- _Source material_:
╔══

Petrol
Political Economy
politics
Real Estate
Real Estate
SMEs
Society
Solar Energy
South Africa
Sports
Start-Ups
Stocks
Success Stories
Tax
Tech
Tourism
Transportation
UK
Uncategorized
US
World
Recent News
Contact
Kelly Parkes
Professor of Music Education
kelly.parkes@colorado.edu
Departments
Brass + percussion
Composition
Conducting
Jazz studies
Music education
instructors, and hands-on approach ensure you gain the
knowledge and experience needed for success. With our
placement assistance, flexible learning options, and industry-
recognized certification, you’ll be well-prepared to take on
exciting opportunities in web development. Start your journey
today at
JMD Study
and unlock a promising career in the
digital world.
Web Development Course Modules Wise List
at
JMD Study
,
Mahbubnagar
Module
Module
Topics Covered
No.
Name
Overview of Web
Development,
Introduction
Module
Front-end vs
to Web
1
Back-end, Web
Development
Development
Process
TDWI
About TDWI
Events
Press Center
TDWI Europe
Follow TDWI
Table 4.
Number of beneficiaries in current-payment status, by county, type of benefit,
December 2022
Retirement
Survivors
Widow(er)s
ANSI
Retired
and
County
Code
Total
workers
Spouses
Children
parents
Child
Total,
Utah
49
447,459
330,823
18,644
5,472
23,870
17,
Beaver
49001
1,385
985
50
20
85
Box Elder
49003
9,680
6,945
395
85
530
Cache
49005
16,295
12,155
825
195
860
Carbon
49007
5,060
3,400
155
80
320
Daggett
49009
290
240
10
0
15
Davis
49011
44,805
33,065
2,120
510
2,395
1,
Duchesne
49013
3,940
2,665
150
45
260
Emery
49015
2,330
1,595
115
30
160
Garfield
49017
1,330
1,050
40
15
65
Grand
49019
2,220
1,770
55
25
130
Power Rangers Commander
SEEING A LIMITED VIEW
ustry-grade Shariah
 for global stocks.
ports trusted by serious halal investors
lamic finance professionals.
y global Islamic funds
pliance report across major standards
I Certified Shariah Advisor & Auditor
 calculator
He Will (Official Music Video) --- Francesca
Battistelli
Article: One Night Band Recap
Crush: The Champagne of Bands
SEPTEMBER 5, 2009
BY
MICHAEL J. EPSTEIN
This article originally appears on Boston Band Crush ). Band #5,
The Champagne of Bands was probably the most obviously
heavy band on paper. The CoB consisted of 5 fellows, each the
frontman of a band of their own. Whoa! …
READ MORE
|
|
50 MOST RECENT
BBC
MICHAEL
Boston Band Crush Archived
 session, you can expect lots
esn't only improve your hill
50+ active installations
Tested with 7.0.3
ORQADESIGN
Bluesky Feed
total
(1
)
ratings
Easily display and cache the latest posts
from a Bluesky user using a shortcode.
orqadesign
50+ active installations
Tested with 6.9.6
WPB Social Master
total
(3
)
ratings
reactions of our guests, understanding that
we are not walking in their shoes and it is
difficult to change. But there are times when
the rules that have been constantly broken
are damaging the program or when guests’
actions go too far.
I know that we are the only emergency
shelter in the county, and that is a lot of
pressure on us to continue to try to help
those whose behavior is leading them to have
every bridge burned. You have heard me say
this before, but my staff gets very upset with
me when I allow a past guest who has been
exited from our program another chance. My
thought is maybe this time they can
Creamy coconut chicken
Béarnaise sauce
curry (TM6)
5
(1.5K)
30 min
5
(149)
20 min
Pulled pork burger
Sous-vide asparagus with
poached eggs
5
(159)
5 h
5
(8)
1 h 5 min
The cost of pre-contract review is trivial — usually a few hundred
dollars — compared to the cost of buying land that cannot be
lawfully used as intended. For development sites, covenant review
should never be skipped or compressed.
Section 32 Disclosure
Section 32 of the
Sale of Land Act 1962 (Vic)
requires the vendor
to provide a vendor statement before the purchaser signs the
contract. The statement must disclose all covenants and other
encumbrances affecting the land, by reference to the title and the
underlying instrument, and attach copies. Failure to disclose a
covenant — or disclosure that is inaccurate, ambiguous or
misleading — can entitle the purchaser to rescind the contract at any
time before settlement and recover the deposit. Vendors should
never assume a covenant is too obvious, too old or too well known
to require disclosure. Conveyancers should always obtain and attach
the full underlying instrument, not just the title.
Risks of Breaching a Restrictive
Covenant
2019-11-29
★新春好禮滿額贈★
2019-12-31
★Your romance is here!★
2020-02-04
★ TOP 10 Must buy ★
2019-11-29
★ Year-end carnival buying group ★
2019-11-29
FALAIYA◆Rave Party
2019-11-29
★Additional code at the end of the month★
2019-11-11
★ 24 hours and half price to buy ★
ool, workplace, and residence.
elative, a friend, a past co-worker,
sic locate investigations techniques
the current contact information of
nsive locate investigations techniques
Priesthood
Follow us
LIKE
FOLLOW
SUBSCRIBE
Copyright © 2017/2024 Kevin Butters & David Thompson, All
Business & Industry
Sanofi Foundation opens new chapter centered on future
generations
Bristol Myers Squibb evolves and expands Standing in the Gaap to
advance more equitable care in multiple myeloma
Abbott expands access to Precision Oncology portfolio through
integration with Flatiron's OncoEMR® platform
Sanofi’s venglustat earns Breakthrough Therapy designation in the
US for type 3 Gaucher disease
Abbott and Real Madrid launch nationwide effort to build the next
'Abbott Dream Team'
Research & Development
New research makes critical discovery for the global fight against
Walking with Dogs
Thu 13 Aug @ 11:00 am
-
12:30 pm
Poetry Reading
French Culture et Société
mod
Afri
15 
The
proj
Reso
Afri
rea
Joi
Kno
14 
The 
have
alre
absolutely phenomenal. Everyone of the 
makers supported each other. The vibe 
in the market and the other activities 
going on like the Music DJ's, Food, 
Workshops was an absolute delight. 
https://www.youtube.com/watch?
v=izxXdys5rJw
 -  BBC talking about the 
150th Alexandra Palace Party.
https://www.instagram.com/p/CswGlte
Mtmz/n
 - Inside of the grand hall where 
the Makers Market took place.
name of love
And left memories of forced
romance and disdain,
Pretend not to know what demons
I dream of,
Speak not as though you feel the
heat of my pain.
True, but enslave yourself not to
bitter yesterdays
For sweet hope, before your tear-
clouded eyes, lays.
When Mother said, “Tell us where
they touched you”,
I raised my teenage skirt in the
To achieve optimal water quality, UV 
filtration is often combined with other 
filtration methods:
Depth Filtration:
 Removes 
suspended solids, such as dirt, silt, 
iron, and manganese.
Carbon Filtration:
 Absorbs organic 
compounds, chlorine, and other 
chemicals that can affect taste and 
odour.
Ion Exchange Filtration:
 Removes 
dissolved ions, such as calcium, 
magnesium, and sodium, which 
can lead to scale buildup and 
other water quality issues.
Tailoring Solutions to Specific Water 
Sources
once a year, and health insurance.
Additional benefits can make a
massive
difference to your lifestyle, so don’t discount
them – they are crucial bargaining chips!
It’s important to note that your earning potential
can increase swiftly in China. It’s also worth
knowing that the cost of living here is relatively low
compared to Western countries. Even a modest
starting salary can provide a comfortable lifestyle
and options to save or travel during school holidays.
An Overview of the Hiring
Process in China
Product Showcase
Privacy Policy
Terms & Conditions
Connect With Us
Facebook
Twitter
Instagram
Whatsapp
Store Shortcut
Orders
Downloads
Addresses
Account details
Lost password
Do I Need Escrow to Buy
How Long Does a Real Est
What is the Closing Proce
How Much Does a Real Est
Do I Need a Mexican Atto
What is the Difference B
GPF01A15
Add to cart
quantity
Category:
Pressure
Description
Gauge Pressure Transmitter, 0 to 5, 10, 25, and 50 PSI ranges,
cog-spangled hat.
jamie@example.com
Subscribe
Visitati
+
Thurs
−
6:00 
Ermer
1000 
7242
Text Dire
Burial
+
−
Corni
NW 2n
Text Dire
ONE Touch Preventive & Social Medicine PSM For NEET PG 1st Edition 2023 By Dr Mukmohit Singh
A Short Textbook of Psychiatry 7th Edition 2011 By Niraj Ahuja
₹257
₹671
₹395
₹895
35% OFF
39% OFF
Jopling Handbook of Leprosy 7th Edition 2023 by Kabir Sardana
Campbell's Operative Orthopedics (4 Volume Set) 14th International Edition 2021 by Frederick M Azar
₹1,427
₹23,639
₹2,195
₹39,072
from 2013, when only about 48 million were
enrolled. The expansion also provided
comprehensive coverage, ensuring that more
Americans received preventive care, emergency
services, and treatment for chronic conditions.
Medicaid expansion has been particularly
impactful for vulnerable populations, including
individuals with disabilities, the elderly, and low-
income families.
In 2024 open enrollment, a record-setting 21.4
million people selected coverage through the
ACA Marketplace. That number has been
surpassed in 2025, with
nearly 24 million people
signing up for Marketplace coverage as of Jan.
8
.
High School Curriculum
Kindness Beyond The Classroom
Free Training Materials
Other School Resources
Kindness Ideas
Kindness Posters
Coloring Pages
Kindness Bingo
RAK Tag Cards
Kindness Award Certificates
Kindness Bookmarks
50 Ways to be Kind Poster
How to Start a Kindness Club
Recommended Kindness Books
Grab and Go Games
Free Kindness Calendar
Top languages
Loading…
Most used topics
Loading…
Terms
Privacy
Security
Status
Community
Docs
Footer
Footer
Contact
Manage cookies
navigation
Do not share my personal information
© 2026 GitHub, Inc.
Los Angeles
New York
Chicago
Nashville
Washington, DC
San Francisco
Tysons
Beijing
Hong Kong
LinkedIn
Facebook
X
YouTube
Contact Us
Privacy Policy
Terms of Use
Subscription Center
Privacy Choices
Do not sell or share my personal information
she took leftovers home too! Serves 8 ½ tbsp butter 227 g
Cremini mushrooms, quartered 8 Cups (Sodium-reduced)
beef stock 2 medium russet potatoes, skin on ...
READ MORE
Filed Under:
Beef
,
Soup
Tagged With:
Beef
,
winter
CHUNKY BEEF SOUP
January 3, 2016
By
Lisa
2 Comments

╚══

- _Your instructions_:
Using the records above, copy word for word the line with "this before, but", the line with "the current contact information of", and every line between them.

- _Answer to the problem_:
this before, but my staff gets very upset with
me when I allow a past guest who has been
exited from our program another chance. My
thought is maybe this time they can
Creamy coconut chicken
Béarnaise sauce
curry (TM6)
5
(1.5K)
30 min
5
(149)
20 min
Pulled pork burger
Sous-vide asparagus with
poached eggs
5
(159)
5 h
5
(8)
1 h 5 min
The cost of pre-contract review is trivial — usually a few hundred
dollars — compared to the cost of buying land that cannot be
lawfully used as intended. For development sites, covenant review
should never be skipped or compressed.
Section 32 Disclosure
Section 32 of the
Sale of Land Act 1962 (Vic)
requires the vendor
to provide a vendor statement before the purchaser signs the
contract. The statement must disclose all covenants and other
encumbrances affecting the land, by reference to the title and the
underlying instrument, and attach copies. Failure to disclose a
covenant — or disclosure that is inaccurate, ambiguous or
misleading — can entitle the purchaser to rescind the contract at any
time before settlement and recover the deposit. Vendors should
never assume a covenant is too obvious, too old or too well known
to require disclosure. Conveyancers should always obtain and attach
the full underlying instrument, not just the title.
Risks of Breaching a Restrictive
Covenant
2019-11-29
★新春好禮滿額贈★
2019-12-31
★Your romance is here!★
2020-02-04
★ TOP 10 Must buy ★
2019-11-29
★ Year-end carnival buying group ★
2019-11-29
FALAIYA◆Rave Party
2019-11-29
★Additional code at the end of the month★
2019-11-11
★ 24 hours and half price to buy ★
ool, workplace, and residence.
elative, a friend, a past co-worker,
sic locate investigations techniques
the current contact information of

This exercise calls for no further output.